Background Metabolic disorders associated with elevated saturated fatty acids are linked to chronic inflammatory diseases, including periodontitis, yet the mechanisms connecting lipotoxic stress to gingival inflammation remain unclear. This study investigated how palmitate-induced metabolic stress affects purinergic signaling, mitochondrial function, and endoplasmic reticulum (ER) stress in murine gingival fibroblasts (mGF), and whether adenosine modulates these effects. Methods mGF were treated with BSA control, palmitate, IL-1β, or palmitate plus IL-1β, followed by bulk RNA sequencing, Seahorse metabolic analysis, biochemical assays, and transmission electron microscopy.
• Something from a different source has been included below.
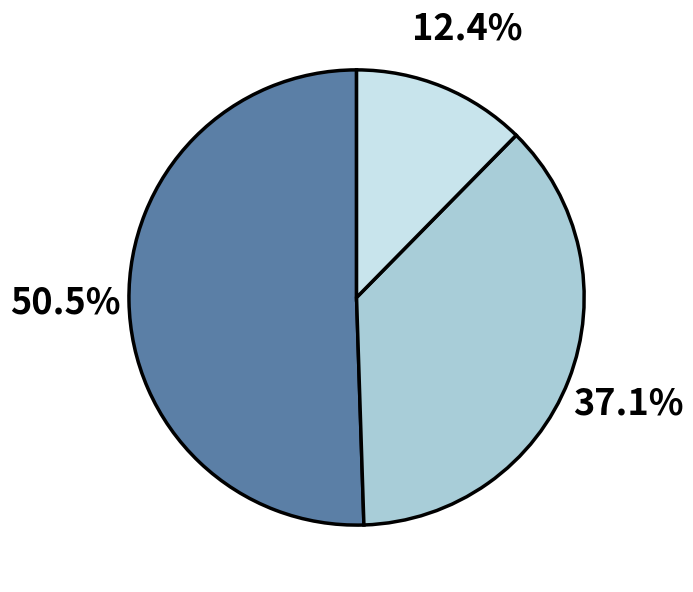

Does any single category account for the majority?

Yes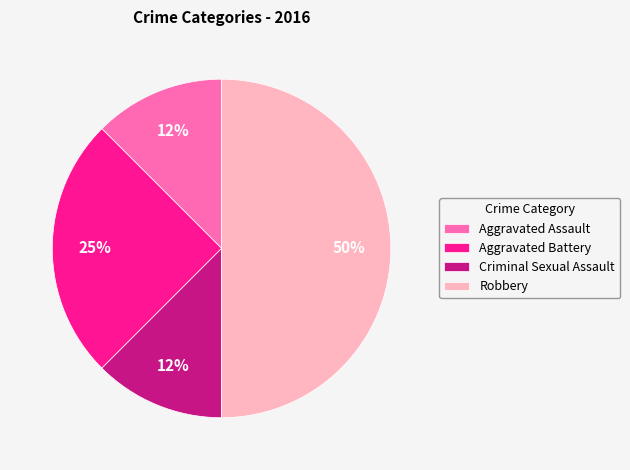

Combined, do Robbery and Aggravated Assault account for over 50%?

Yes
Results Palmitate suppressed expression of key adenosine-generating ectoenzymes and purinergic signaling genes, including Cd73 (Nt5e), Cd39 (Entpd1), Adk, Ada, and adenosine receptors. Concurrently, palmitate amplified IL-1β-induced inflammatory mediators such as Cxcl1, Cxcl2, Cxcl5, Ccl2, and Il6. Gene ontology analysis demonstrated enrichment of pathways related to innate immune activation, oxidative stress, mitochondrial dysfunction, ER stress, and purine metabolism. Palmitate also induced intracellular lipid accumulation and mitochondrial dysfunction, evidenced by reduced NAD+/NADH ratio, increased mitochondrial reactive oxygen species (ROS), elevated protein oxidation, and increased proton leak despite enhanced electron transport chain protein expression. Ultrastructural analyses revealed swollen mitochondria, ER expansion, and increased ER–mitochondrial associations. Mechanistically, palmitate activated the Perk–eIF2α–Atf4 ER stress pathway, increasing phosphorylation of Perk and eIF2α and elevating Atf4 expression. Extracellular adenosine attenuated mitochondrial ROS accumulation, reversed Perk and Atf4 activation, improved mitochondrial respiration, and preserved ER and mitochondrial ultrastructure. Conclusions Palmitate disrupts the Cd73-adenosine axis while promoting mitochondrial dysfunction, oxidative stress, and Perk-mediated ER stress in gingival fibroblasts. Adenosine signaling protects against lipotoxic-induced ER stress, highlighting the Cd73-adenosine pathway as a potential therapeutic target in metabolically driven periodontal inflammation.